OpenAI announced this technology on X by sharing their blog post and writing,
We’re sharing our learnings from a small-scale preview of Voice Engine, a model which uses text input and a single 15-second audio sample to generate natural-sounding speech that closely resembles the original speaker. https://t.co/yLsfGaVtrZ
— OpenAI (@OpenAI) March 29, 2024
While this is a game-changing AI model, it poses serious risks. The model has not yet been released to the public, and OpenAI did not fail to address the possibility of potential misuse.
It stated in the blog post,
We recognize that generating speech that resembles people’s voices has serious risks, which are especially top of mind in an election year.
We are engaging with U.S. and international partners from across government, media, entertainment, education, civil society and beyond to ensure we are incorporating their feedback as we build,
Notably, they are checking out various options that prevent deep-fake misuse of this AI model. Either the company could include watermarks in synthetic voices or introduce protective measures to avert risks.

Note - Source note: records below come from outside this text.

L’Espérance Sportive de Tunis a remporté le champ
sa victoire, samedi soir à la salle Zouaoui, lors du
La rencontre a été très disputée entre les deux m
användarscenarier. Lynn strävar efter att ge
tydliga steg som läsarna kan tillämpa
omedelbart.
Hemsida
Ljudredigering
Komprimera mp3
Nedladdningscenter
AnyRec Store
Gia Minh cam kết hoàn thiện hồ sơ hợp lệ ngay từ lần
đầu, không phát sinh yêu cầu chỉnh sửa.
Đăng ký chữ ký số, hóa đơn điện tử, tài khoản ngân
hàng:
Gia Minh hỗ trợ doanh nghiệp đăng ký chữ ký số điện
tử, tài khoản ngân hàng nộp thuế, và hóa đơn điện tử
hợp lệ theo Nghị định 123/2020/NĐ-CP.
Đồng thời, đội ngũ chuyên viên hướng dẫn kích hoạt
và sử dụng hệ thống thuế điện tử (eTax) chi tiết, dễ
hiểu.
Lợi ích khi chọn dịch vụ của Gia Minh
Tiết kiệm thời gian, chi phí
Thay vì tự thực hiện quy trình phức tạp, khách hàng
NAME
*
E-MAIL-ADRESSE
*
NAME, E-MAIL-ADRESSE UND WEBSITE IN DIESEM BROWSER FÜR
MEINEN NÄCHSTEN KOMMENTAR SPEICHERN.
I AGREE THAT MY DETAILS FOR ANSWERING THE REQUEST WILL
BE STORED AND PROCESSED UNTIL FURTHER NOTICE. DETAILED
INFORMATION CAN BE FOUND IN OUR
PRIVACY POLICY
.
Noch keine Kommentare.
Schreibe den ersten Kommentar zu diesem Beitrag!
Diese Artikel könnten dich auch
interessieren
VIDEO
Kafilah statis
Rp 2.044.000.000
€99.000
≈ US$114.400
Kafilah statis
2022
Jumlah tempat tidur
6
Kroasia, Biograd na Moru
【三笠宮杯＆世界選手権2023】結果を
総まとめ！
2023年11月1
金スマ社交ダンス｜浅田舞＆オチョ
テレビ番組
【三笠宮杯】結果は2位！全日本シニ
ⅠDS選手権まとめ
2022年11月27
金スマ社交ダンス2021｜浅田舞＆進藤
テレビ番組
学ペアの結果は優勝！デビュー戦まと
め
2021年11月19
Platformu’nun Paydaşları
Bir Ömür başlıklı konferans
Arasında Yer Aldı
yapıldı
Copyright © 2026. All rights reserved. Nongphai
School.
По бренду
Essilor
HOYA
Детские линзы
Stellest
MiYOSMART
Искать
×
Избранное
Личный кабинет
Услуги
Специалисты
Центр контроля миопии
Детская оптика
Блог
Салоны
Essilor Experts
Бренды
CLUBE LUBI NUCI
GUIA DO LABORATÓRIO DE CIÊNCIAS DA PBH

Also Read – Chinese Smartphone Maker Xiaomi Launches Its First Electric Car
This newly announced voice engine can clone one’s voice quite easily. All a person has to do is record a 15-second clip of their voice, and the AI model will generate synthetic but natural-sounding speech and speak aloud the text prompt typed in by the user. It is interesting to note that the text does not even need to be in the native language of the user, as the voice engine helps change languages.
Meanwhile, OpenAI product manager Jeff Harris, in an interview with TechCrunch, said,
So far, it isn’t open sourced — we have it internally for now. We’re curious about making it publicly available, but obviously, that comes with added risks in terms of exposure and breaking it.